Little by little everything what was written by Hamsun it was again recovered for the cause of literature without further conditions. Because Hamsun's novels are not political proclamations of any kind. These are, above all, great stories with a great humanistic component.

Knut Hamsun's Top 3 Recommended Novels

Hunger

Hamsun was extreme, intensely vital, idealistic of the human as a romantic manifestation towards those metaphysical responses that hang like a condemnation for reason. Thus, in that undoubtedly fragile mentality, the possible blindness and clinging to an ideal that was devastating such as Nazism is understood.

Hamsun could have been a suitable victim, in view of this novel "Hunger." Because the nameless protagonist who wanders through these pages seems an aimless being charged with an inner life as overflowing as it is impossible to fit into a social environment as oppressive as the big city is for him. Poverty, misery and madness when our protagonist glimpses glory and philosophy towards wisdom. The impossible quixotic accommodation of the individual sincere with his soul but thrown into the center of the noise. One of those stories that shrink the heart, hard at times but full of that lucidity that leads to the bottom of the most blinding light.

Hunger, by Hamsun

The blessing of the land

The novel "Hunger" stands out for its transcendental declaration of literary intentions. Nor is this other more mature work by the author lagging behind in terms of intensity, formal beauty and background.

A new protagonist, this time well determined with his name, Isak and focused on his daily chores, becomes a hero of our civilization. And it is precisely acquiring that consideration in its integration with the natural, in its effort to survive the day to day exposed to the most hostile environment. It is there where the human being incarnated in Isak presents himself to us with his full existence, given to the sensory, to effort, to respect for nature.

Faced with adventures or tragedies of twentieth century novels and therefore involved in the more urban evolution, this story evokes that imperative return to nature to once again belong to the human condition freed from its own chains.

The blessing of the land, by Hamsun

The circle has been closed

The great capacity of a writer who ends up transcending his localized narrative to extend it to any place, is the knowledge of the soul.

Hamsun proves here to be capable of descending into the well of an atavistic consciousness, of a kind of unconscious imaginary of everything human to present an essentially empathic character. We have little to do with Abel Brodersen. And yet in their vital conditions marked by the tragic we find the metaphor of our fundamental loneliness.
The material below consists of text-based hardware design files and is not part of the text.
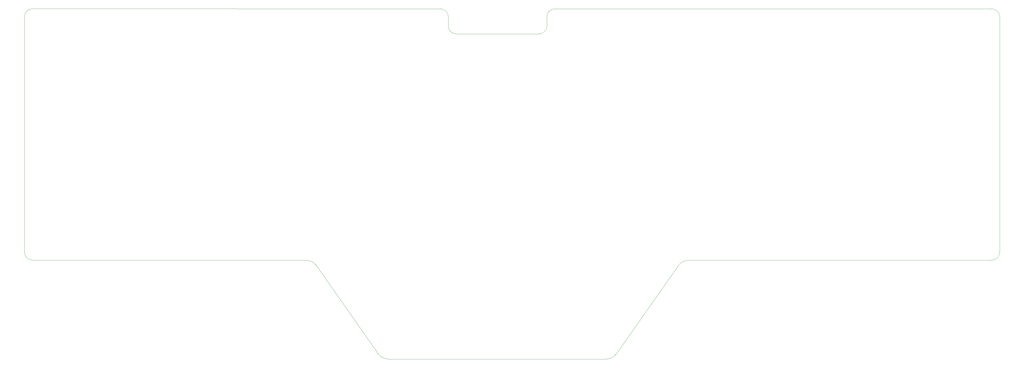
<source format=gbr>
%TF.GenerationSoftware,KiCad,Pcbnew,(6.0.10)*%
%TF.CreationDate,2023-02-11T23:58:45+13:00*%
%TF.ProjectId,orthoCode,6f727468-6f43-46f6-9465-2e6b69636164,rev?*%
%TF.SameCoordinates,Original*%
%TF.FileFunction,Profile,NP*%
%FSLAX46Y46*%
G04 Gerber Fmt 4.6, Leading zero omitted, Abs format (unit mm)*
G04 Created by KiCad (PCBNEW (6.0.10)) date 2023-02-11 23:58:45*
%MOMM*%
%LPD*%
G01*
G04 APERTURE LIST*
%TA.AperFunction,Profile*%
%ADD10C,0.050000*%
%TD*%
G04 APERTURE END LIST*
D10*
X386978680Y-151999980D02*
G75*
G03*
X389978680Y-149000000I20J2999980D01*
G01*
X184200000Y-64400000D02*
G75*
G03*
X187200000Y-67400000I3000000J0D01*
G01*
X274000001Y-152007245D02*
G75*
G03*
X270000000Y-154000000I101099J-5213855D01*
G01*
X29000000Y-152000000D02*
X131000000Y-152007217D01*
X243000000Y-189000001D02*
X161900799Y-189000000D01*
X218000000Y-67400000D02*
G75*
G03*
X221000000Y-64400000I0J3000000D01*
G01*
X29000000Y-57978680D02*
G75*
G03*
X26000000Y-60978680I0J-3000000D01*
G01*
X26000000Y-60978680D02*
X26000000Y-149000000D01*
X270000000Y-154000000D02*
X246900799Y-187000601D01*
X187200000Y-67400000D02*
X218000000Y-67400000D01*
X221000000Y-61000000D02*
X221000000Y-64400000D01*
X389978680Y-61000000D02*
X389978680Y-149000000D01*
X26000000Y-149000000D02*
G75*
G03*
X29000000Y-152000000I3000000J0D01*
G01*
X184199980Y-61000000D02*
G75*
G03*
X181200000Y-58000000I-2999980J20D01*
G01*
X181200000Y-58000000D02*
X29000000Y-57978680D01*
X184200000Y-61000000D02*
X184200000Y-64400000D01*
X386978680Y-152000000D02*
X274000000Y-152007217D01*
X243000000Y-189000001D02*
G75*
G03*
X246900799Y-187000601I-100001J5000001D01*
G01*
X158000000Y-187000600D02*
G75*
G03*
X161900799Y-189000000I4000800J3000600D01*
G01*
X386978680Y-58000000D02*
X224000000Y-58000000D01*
X135000000Y-154000000D02*
X158000000Y-187000600D01*
X389978680Y-61000000D02*
G75*
G03*
X386978680Y-58000000I-2999980J20D01*
G01*
X224000000Y-57999980D02*
G75*
G03*
X221000000Y-61000000I0J-3000000D01*
G01*
X134999992Y-154000006D02*
G75*
G03*
X131000000Y-152007217I-4101092J-3220994D01*
G01*
M02*

</source>
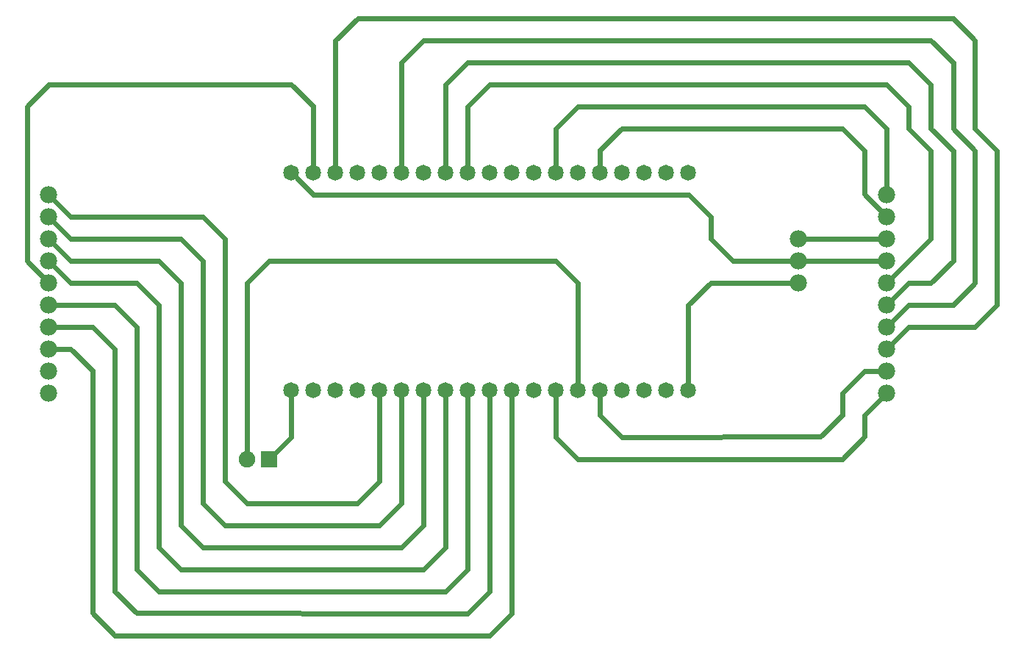
<source format=gbl>
G04 MADE WITH FRITZING*
G04 WWW.FRITZING.ORG*
G04 DOUBLE SIDED*
G04 HOLES PLATED*
G04 CONTOUR ON CENTER OF CONTOUR VECTOR*
%ASAXBY*%
%FSLAX23Y23*%
%MOIN*%
%OFA0B0*%
%SFA1.0B1.0*%
%ADD10C,0.078000*%
%ADD11C,0.075000*%
%ADD12C,0.071828*%
%ADD13R,0.075000X0.075000*%
%ADD14C,0.024000*%
%LNCOPPER0*%
G90*
G70*
G54D10*
X3697Y1905D03*
X3697Y1805D03*
X3697Y1705D03*
G54D11*
X1297Y905D03*
X1197Y905D03*
G54D10*
X4097Y2105D03*
X4097Y2005D03*
X4097Y1905D03*
X4097Y1805D03*
X4097Y1705D03*
X4097Y1605D03*
X4097Y1505D03*
X4097Y1405D03*
X4097Y1305D03*
X4097Y1205D03*
X297Y2105D03*
X297Y2005D03*
X297Y1905D03*
X297Y1805D03*
X297Y1705D03*
X297Y1605D03*
X297Y1505D03*
X297Y1405D03*
X297Y1305D03*
X297Y1205D03*
G54D12*
X1398Y1219D03*
X1498Y1219D03*
X1598Y1219D03*
X1698Y1219D03*
X1797Y1219D03*
X1898Y1219D03*
X1998Y1219D03*
X2097Y1219D03*
X2198Y1219D03*
X2297Y1219D03*
X2397Y1219D03*
X2498Y1219D03*
X2597Y1219D03*
X2698Y1219D03*
X2797Y1219D03*
X2897Y1219D03*
X2997Y1219D03*
X3097Y1219D03*
X3197Y1219D03*
X3197Y2205D03*
X3097Y2205D03*
X2997Y2205D03*
X2897Y2205D03*
X2797Y2205D03*
X2698Y2205D03*
X2597Y2205D03*
X2498Y2205D03*
X2397Y2205D03*
X2297Y2205D03*
X2198Y2205D03*
X2097Y2205D03*
X1998Y2205D03*
X1898Y2205D03*
X1797Y2205D03*
X1698Y2205D03*
X1598Y2205D03*
X1498Y2205D03*
X1398Y2205D03*
G54D13*
X1297Y905D03*
G54D14*
X3199Y2105D02*
X3299Y2005D01*
D02*
X3299Y2005D02*
X3299Y1905D01*
D02*
X1497Y2105D02*
X3199Y2105D01*
D02*
X3299Y1905D02*
X3399Y1805D01*
D02*
X1419Y2183D02*
X1497Y2105D01*
D02*
X3399Y1805D02*
X3667Y1805D01*
D02*
X3299Y1705D02*
X3667Y1705D01*
D02*
X3197Y1603D02*
X3299Y1705D01*
D02*
X3197Y1250D02*
X3197Y1603D01*
D02*
X3727Y1905D02*
X4067Y1905D01*
D02*
X3727Y1805D02*
X4067Y1805D01*
D02*
X1398Y1189D02*
X1398Y1005D01*
D02*
X1398Y1005D02*
X1317Y925D01*
D02*
X2696Y1705D02*
X2598Y1803D01*
D02*
X2598Y1803D02*
X1297Y1805D01*
D02*
X1297Y1805D02*
X1197Y1705D01*
D02*
X1197Y1705D02*
X1197Y933D01*
D02*
X2697Y1250D02*
X2696Y1705D01*
D02*
X898Y1904D02*
X398Y1904D01*
D02*
X398Y1904D02*
X318Y1983D01*
D02*
X996Y1806D02*
X898Y1904D01*
D02*
X997Y705D02*
X996Y1806D01*
D02*
X1097Y605D02*
X997Y705D01*
D02*
X1797Y605D02*
X1097Y605D01*
D02*
X1897Y705D02*
X1797Y605D01*
D02*
X1898Y1189D02*
X1897Y705D01*
D02*
X697Y1503D02*
X598Y1606D01*
D02*
X598Y1606D02*
X327Y1605D01*
D02*
X697Y403D02*
X697Y1503D01*
D02*
X795Y305D02*
X697Y403D01*
D02*
X2097Y305D02*
X795Y305D01*
D02*
X2197Y405D02*
X2097Y305D01*
D02*
X2198Y1189D02*
X2197Y405D01*
D02*
X598Y1405D02*
X496Y1503D01*
D02*
X496Y1503D02*
X327Y1505D01*
D02*
X598Y305D02*
X598Y1405D01*
D02*
X697Y207D02*
X598Y305D01*
D02*
X2197Y205D02*
X697Y207D01*
D02*
X2297Y305D02*
X2197Y205D01*
D02*
X2297Y1189D02*
X2297Y305D01*
D02*
X496Y207D02*
X496Y1307D01*
D02*
X398Y1404D02*
X327Y1404D01*
D02*
X496Y1307D02*
X398Y1404D01*
D02*
X598Y104D02*
X496Y207D01*
D02*
X2297Y105D02*
X598Y104D01*
D02*
X2397Y205D02*
X2297Y105D01*
D02*
X2397Y1189D02*
X2397Y205D01*
D02*
X798Y1805D02*
X398Y1806D01*
D02*
X398Y1806D02*
X318Y1884D01*
D02*
X898Y1705D02*
X798Y1805D01*
D02*
X897Y605D02*
X898Y1705D01*
D02*
X997Y505D02*
X897Y605D01*
D02*
X1897Y505D02*
X997Y505D01*
D02*
X1997Y605D02*
X1897Y505D01*
D02*
X1998Y1189D02*
X1997Y605D01*
D02*
X398Y2006D02*
X318Y2084D01*
D02*
X996Y2006D02*
X398Y2006D01*
D02*
X1097Y1904D02*
X996Y2006D01*
D02*
X1097Y805D02*
X1097Y1904D01*
D02*
X1197Y705D02*
X1097Y805D01*
D02*
X1797Y805D02*
X1697Y705D01*
D02*
X1697Y705D02*
X1197Y705D01*
D02*
X1797Y1189D02*
X1797Y805D01*
D02*
X697Y1705D02*
X398Y1705D01*
D02*
X795Y1606D02*
X697Y1705D01*
D02*
X398Y1705D02*
X318Y1784D01*
D02*
X795Y506D02*
X795Y1606D01*
D02*
X898Y403D02*
X795Y506D01*
D02*
X2097Y505D02*
X1997Y405D01*
D02*
X1997Y405D02*
X898Y403D01*
D02*
X2097Y1189D02*
X2097Y505D01*
D02*
X199Y2506D02*
X199Y1806D01*
D02*
X296Y2604D02*
X199Y2506D01*
D02*
X1396Y2603D02*
X296Y2604D01*
D02*
X199Y1806D02*
X276Y1726D01*
D02*
X1496Y2507D02*
X1396Y2603D01*
D02*
X1498Y2235D02*
X1496Y2507D01*
D02*
X1598Y2803D02*
X1699Y2906D01*
D02*
X1598Y2235D02*
X1598Y2803D01*
D02*
X1699Y2906D02*
X4399Y2906D01*
D02*
X4496Y2805D02*
X4496Y2403D01*
D02*
X4496Y2403D02*
X4598Y2305D01*
D02*
X4399Y2906D02*
X4496Y2805D01*
D02*
X4598Y2305D02*
X4598Y1603D01*
D02*
X4598Y1603D02*
X4496Y1506D01*
D02*
X4496Y1506D02*
X4196Y1506D01*
D02*
X4196Y1506D02*
X4118Y1426D01*
D02*
X4399Y1603D02*
X4196Y1603D01*
D02*
X4196Y1603D02*
X4118Y1526D01*
D02*
X4496Y1705D02*
X4399Y1603D01*
D02*
X4496Y2305D02*
X4496Y1705D01*
D02*
X4399Y2703D02*
X4399Y2403D01*
D02*
X4399Y2403D02*
X4496Y2305D01*
D02*
X4297Y2805D02*
X4399Y2703D01*
D02*
X1997Y2804D02*
X4297Y2805D01*
D02*
X1895Y2706D02*
X1997Y2804D01*
D02*
X1898Y2235D02*
X1895Y2706D01*
D02*
X4297Y1705D02*
X4196Y1705D01*
D02*
X4196Y1705D02*
X4118Y1626D01*
D02*
X4399Y1806D02*
X4297Y1705D01*
D02*
X4399Y2305D02*
X4399Y1806D01*
D02*
X4297Y2403D02*
X4399Y2305D01*
D02*
X4297Y2606D02*
X4297Y2403D01*
D02*
X4196Y2703D02*
X4297Y2606D01*
D02*
X2197Y2706D02*
X4196Y2703D01*
D02*
X2095Y2604D02*
X2197Y2706D01*
D02*
X2097Y2235D02*
X2095Y2604D01*
D02*
X4297Y1904D02*
X4196Y1806D01*
D02*
X4196Y1806D02*
X4118Y1726D01*
D02*
X4297Y2305D02*
X4297Y1904D01*
D02*
X4196Y2403D02*
X4297Y2305D01*
D02*
X4196Y2504D02*
X4196Y2403D01*
D02*
X4098Y2606D02*
X4196Y2504D01*
D02*
X2296Y2604D02*
X4098Y2606D01*
D02*
X2197Y2506D02*
X2296Y2604D01*
D02*
X2198Y2235D02*
X2197Y2506D01*
D02*
X3997Y1303D02*
X4067Y1304D01*
D02*
X3895Y1205D02*
X3997Y1303D01*
D02*
X3895Y1104D02*
X3895Y1205D01*
D02*
X3798Y1007D02*
X3895Y1104D01*
D02*
X2897Y1005D02*
X3798Y1007D01*
D02*
X2797Y1105D02*
X2897Y1005D01*
D02*
X2797Y1189D02*
X2797Y1105D01*
D02*
X3997Y1104D02*
X4076Y1183D01*
D02*
X3997Y1007D02*
X3997Y1104D01*
D02*
X3895Y905D02*
X3997Y1007D01*
D02*
X2696Y904D02*
X3895Y905D01*
D02*
X2598Y1006D02*
X2696Y904D01*
D02*
X2597Y1189D02*
X2598Y1006D01*
D02*
X2896Y2404D02*
X3895Y2403D01*
D02*
X3895Y2403D02*
X3997Y2305D01*
D02*
X3997Y2305D02*
X3997Y2107D01*
D02*
X3997Y2107D02*
X4076Y2026D01*
D02*
X2797Y2307D02*
X2896Y2404D01*
D02*
X2797Y2235D02*
X2797Y2307D01*
D02*
X2696Y2506D02*
X3997Y2504D01*
D02*
X4098Y2204D02*
X4097Y2135D01*
D02*
X4098Y2403D02*
X4098Y2204D01*
D02*
X3997Y2504D02*
X4098Y2403D01*
D02*
X2598Y2404D02*
X2696Y2506D01*
D02*
X2597Y2235D02*
X2598Y2404D01*
G04 End of Copper0*
M02*
</source>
The very location of the island on which Abel and the rest of the characters that orbit around him move resembles that circle that unfolds around any of us from the moment we are born. Abel ends up wanting to break or at least escape from his circle. The United States is that destination dreamed of by Abel Brodersen and he will go there to find himself beyond his island.

Only that the origins always claim you, in the case of Abel with a very different situation in which circumstances compel him to make drastic decisions so as not to succumb to suffocating inertia.